15  Automated Drawing Reports

You’ve got the layer summary, the attribute data, the charts. Now let’s wrap it all into a polished, reproducible report that regenerates automatically whenever a new DWG lands in the bucket. This chapter combines gt (Iannone et al. 2024) tables with Quarto’s parameterised rendering to produce professional HTML reports with one function call.

15.1 A gt Summary Table

gt turns a data frame into a presentation-ready table in a few chained calls. The layer_summary from Layer Structure Analysis is a natural fit:

library(gt)

layer_summary |>
  gt() |>
  tab_header(
    title    = "Drawing Layer Summary",
    subtitle = "aerial.dwg — AutoDeskR extraction"
  ) |>
  cols_label(
    layer      = "Layer",
    n_objects  = "Objects",
    total_area = "Total Area",
    mean_area  = "Mean Area"
  ) |>
  fmt_number(columns = c(total_area, mean_area), decimals = 1) |>
  tab_style(
    style     = cell_fill(color = "#EBF3FB"),
    locations = cells_column_labels()
  ) |>
  tab_source_note(
    source_note = paste("Extracted", Sys.Date(), "via AutoDeskR v0.4.0")
  ) |>
  tab_options(table.font.size = "small")

15.2 Parameterised Reports

A parameterised Quarto document accepts different inputs at render time, making it reusable for any DWG without editing the source file. Add a params block to the YAML:

---
title: "Drawing Report"
format: html
params:
  urn: "YOUR_URN_HERE"
  drawing_name: "aerial.dwg"
---

Access the parameters inside the document:

urn          <- params$urn
drawing_name <- params$drawing_name

Use drawing_name in headings so each rendered report is self-labelled:

cat("## Layer Summary:", drawing_name, "\n")

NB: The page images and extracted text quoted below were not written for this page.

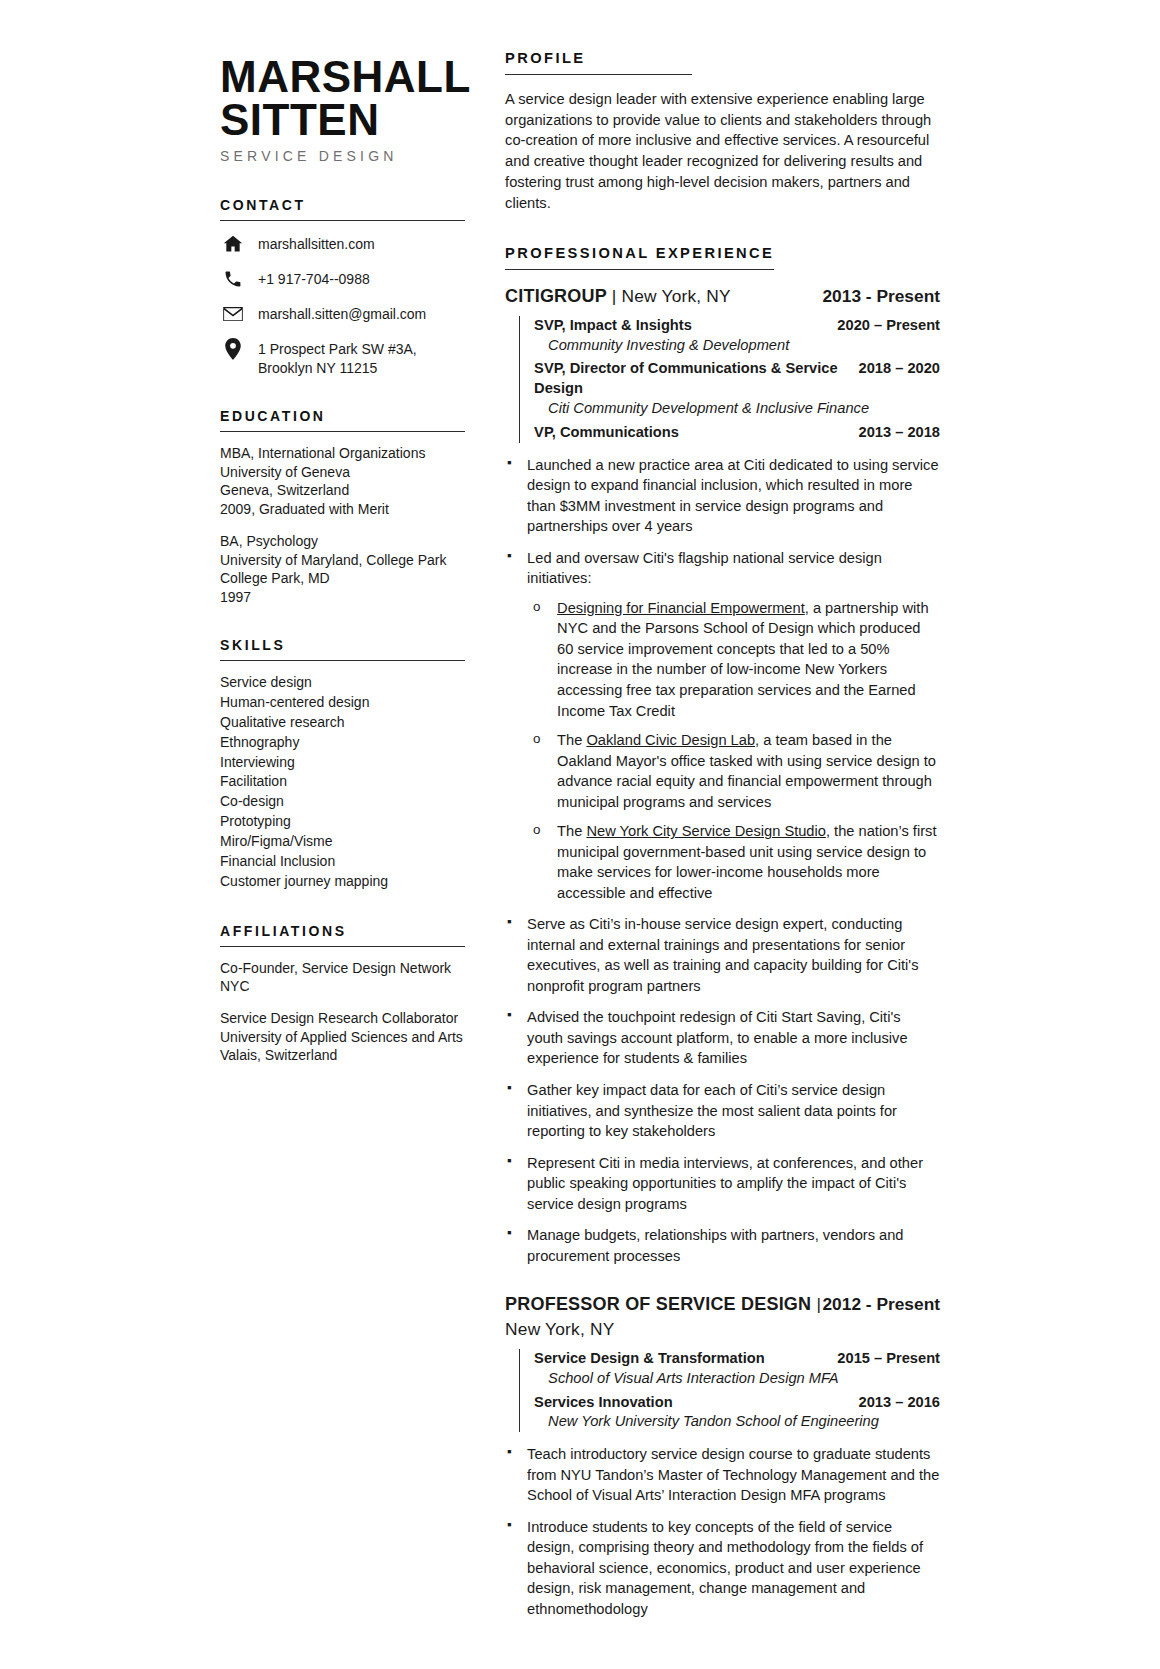MARSHALL
SITTEN
SERVICE DESIGN
CONTACT
marshallsitten.com
+1 917-704--0988
marshall.sitten@gmail.com
1 Prospect Park SW #3A,
Brooklyn NY 11215
EDUCATION
MBA, International Organizations
University of Geneva
Geneva, Switzerland
2009, Graduated with Merit
BA, Psychology
University of Maryland, College Park
College Park, MD
1997
SKILLS
Service design
Human-centered design
Qualitative research
Ethnography
Interviewing
Facilitation
Co-design
Prototyping
Miro/Figma/Visme
Financial Inclusion
Customer journey mapping
AFFILIATIONS
Co-Founder, Service Design Network NYC
Service Design Research Collaborator
University of Applied Sciences and Arts
Valais, Switzerland
PROFILE
A service design leader with extensive experience enabling large organizations to provide value to clients and stakeholders through co-creation of more inclusive and effective services. A resourceful and creative thought leader recognized for delivering results and fostering trust among high-level decision makers, partners and clients.
PROFESSIONAL EXPERIENCE
CITIGROUP | New York, NY
2013 - Present
SVP, Impact & Insights 2020 – Present
Community Investing & Development
SVP, Director of Communications & Service Design 2018 – 2020
Citi Community Development & Inclusive Finance
VP, Communications 2013 – 2018
Launched a new practice area at Citi dedicated to using service design to expand financial inclusion, which resulted in more than $3MM investment in service design programs and partnerships over 4 years
Led and oversaw Citi's flagship national service design initiatives:
Designing for Financial Empowerment, a partnership with NYC and the Parsons School of Design which produced 60 service improvement concepts that led to a 50% increase in the number of low-income New Yorkers accessing free tax preparation services and the Earned Income Tax Credit
The Oakland Civic Design Lab, a team based in the Oakland Mayor's office tasked with using service design to advance racial equity and financial empowerment through municipal programs and services
The New York City Service Design Studio, the nation’s first municipal government-based unit using service design to make services for lower-income households more accessible and effective
Serve as Citi’s in-house service design expert, conducting internal and external trainings and presentations for senior executives, as well as training and capacity building for Citi's nonprofit program partners
Advised the touchpoint redesign of Citi Start Saving, Citi's youth savings account platform, to enable a more inclusive experience for students & families
Gather key impact data for each of Citi’s service design initiatives, and synthesize the most salient data points for reporting to key stakeholders
Represent Citi in media interviews, at conferences, and other public speaking opportunities to amplify the impact of Citi's service design programs
Manage budgets, relationships with partners, vendors and procurement processes
PROFESSOR OF SERVICE DESIGN | New York, NY
2012 - Present
Service Design & Transformation 2015 – Present
School of Visual Arts Interaction Design MFA
Services Innovation 2013 – 2016
New York University Tandon School of Engineering
Teach introductory service design course to graduate students from NYU Tandon’s Master of Technology Management and the School of Visual Arts’ Interaction Design MFA programs
Introduce students to key concepts of the field of service design, comprising theory and methodology from the fields of behavioral science, economics, product and user experience design, risk management, change management and ethnomethodology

15.3 Render Programmatically

quarto::quarto_render() renders the parameterised template to a named output file. The template should be a separate .qmd file (e.g., report-template.qmd) that contains the YAML params block and the analysis code — not this book chapter. Save the parameterised document as report-template.qmd, then loop over your drawing list:

library(AutoDeskR)
library(quarto)

# Build a named list of URNs from the objects in your bucket
resp  <- listObjects(token = myToken, bucket = "my-project-bucket")
items <- resp$content$items   # data frame: objectKey, objectId, size

urns <- setNames(items$objectId, items$objectKey)
# urns[["site_plan.dwg"]]      → "urn:adsk.objects:os.object:..."
# urns[["floor_plan_v2.dwg"]]  → "urn:adsk.objects:os.object:..."

drawings <- list(
  list(urn = urns[["site_plan.dwg"]],     name = "site_plan"),
  list(urn = urns[["floor_plan_v2.dwg"]], name = "floor_plan_v2")
)

for (dwg in drawings) {
  quarto_render(
    input          = "report-template.qmd",   # the template, not this chapter
    output_file    = paste0("report_", dwg$name, ".html"),
    execute_params = list(
      urn          = dwg$urn,
      drawing_name = paste0(dwg$name, ".dwg")
    )
  )
  cat("Generated: report_", dwg$name, ".html\n", sep = "")
}
#> Generated: report_site_plan.html
#> Generated: report_floor_plan_v2.html

15.4 Scheduling Reports

Keep reports fresh automatically by triggering quarto_render() on a schedule.

GitHub Actions — run on a cron or whenever DWGs are pushed:

# .github/workflows/drawing-report.yml
on:
  schedule:
    - cron: "0 6 * * 1"   # every Monday at 06:00 UTC
  push:
    paths: ["dwg-files/**"]

jobs:
  render:
    runs-on: ubuntu-latest
    steps:
      - uses: actions/checkout@v4
      - uses: r-lib/actions/setup-r@v2
      - run: Rscript -e 'quarto::quarto_render("drawing-reports.qmd")'

cronR (local) — schedule from a local R session:

library(cronR)
cmd <- cron_rscript("render_reports.R")
cron_add(command     = cmd,
         frequency   = "weekly",
         at          = "06:00",
         id          = "drawing_report",
         description = "Weekly DWG report")
Tip

Store credentials (client_id, client_secret, bucket name) as GitHub Actions secrets or in ~/.Renviron on the local machine. Never hardcode them in the report source file. Your future self will thank you.